# Refinishing a Colt Officer's Model.



## Playboy Penguin (Jul 17, 2008)

I picked up that beat up Colt officer's model yesterday. I got a very good price on it because of it's cosmetic condition. The frame is quite scratched up and has some really bad idiot marks on the side. The slide is not as bad bit it is not exactly pristine either. It has lots of little scratches. I refinished it last nigth and it is looking pretty nice...if I do say so myself. 

Here are some before pics.



















...and here is a pic of the frame after some work. I took some 320 grit sandpaper and sanded out the scratches and nicks. Luckily they were very shallow so I did not end up with any low spots. After that I beadblasted the whole thing, giving it a pearl like finish, then rebuffed the flat sides back to a brushed stainless look. I then changed out the grips and trigger.

I should have the slide done soon. It does not need nearly as much work. It is looking good so far.


----------



## Baldy (Jun 21, 2006)

Nice work there. Sometimes a fellow can get a great deal on a old pistol that has been rough up. Good luck with yours. :smt1099


----------



## zhurdan (Mar 21, 2008)

Very cool.

You seem to be quite skilled not only with the camera, but with the sandpaper as well. If you have the time and willingness to do so, would you mind typing up a tutorial of sorts for some refinishing tips?
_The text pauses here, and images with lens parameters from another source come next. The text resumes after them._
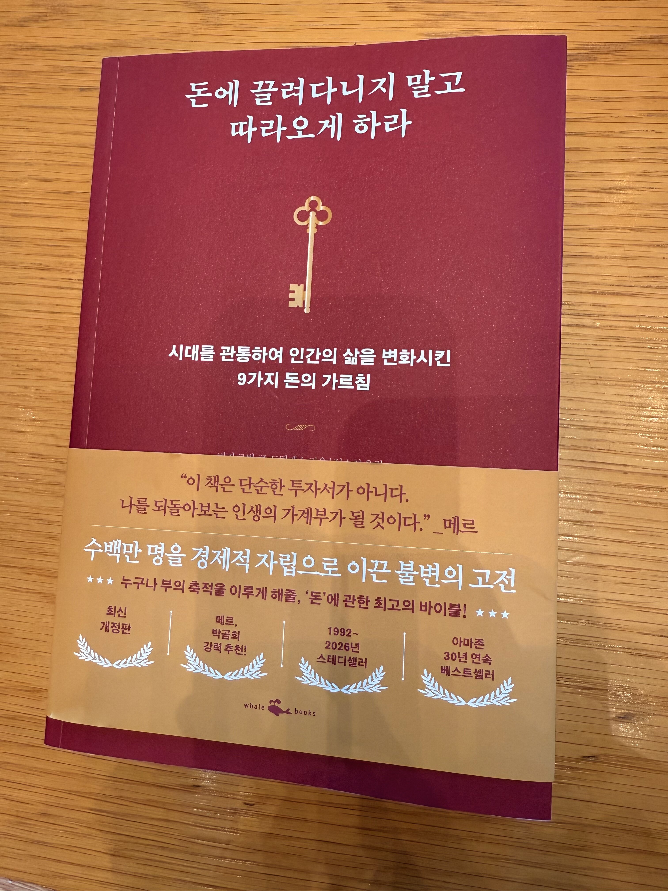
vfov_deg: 71.6
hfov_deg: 56.8
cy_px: 446
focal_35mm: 24
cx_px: 334
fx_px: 618
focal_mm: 2.22
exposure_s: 1/120
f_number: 2.2
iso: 200
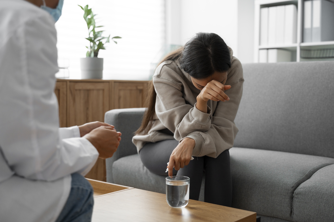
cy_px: 111
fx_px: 464
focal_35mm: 50
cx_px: 167
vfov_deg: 27.0
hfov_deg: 39.6
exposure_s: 1/250
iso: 500
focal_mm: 50
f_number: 3.2
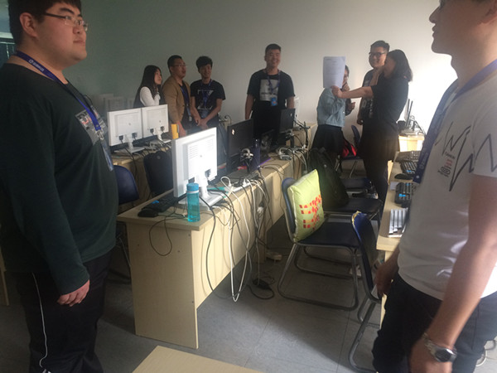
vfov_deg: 48.2
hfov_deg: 61.7
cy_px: 186
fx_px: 416
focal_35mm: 29
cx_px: 248
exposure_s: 1/33
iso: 100
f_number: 2.2
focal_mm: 4.15
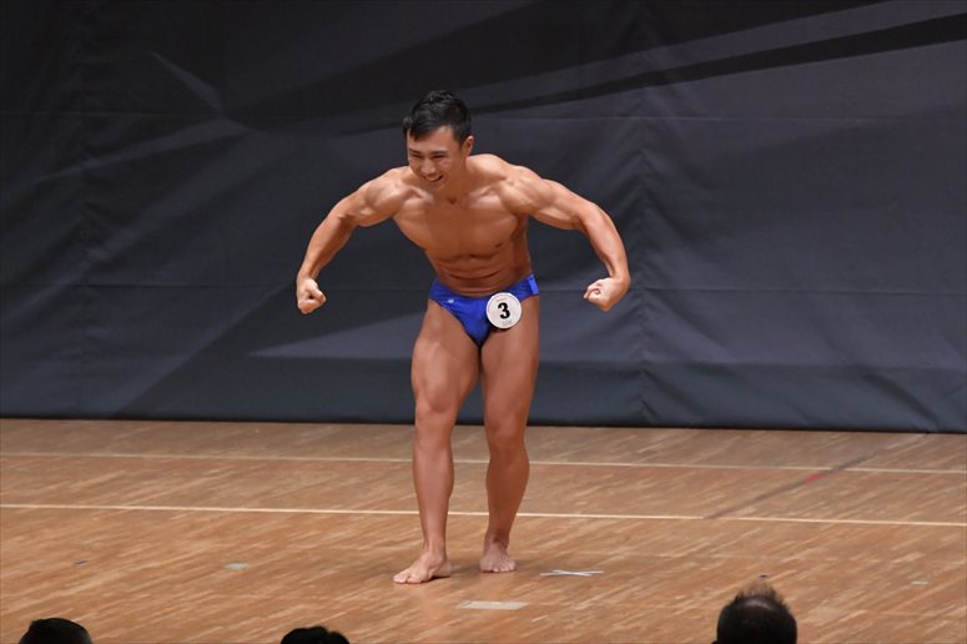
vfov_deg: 4.4
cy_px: 322
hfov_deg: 6.5
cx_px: 484
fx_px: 8457
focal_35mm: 315
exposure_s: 1/400
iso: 6400
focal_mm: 210
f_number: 5.6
Personally, I've got a SS Kahr K40 Elite 98 that has a few scratchy scratches on it and I'd like to get rid of them. It's a carry gun, so it gets used a lot, but I'd like to buff out the scratches.

Anything that you can provide would be very helpful. Thank you.

Zhur


----------



## Old Padawan (Mar 16, 2007)

It looks TERRIBLE. Get rid of it right away (pm me and I will generously take it off your hands).:mrgreen:


----------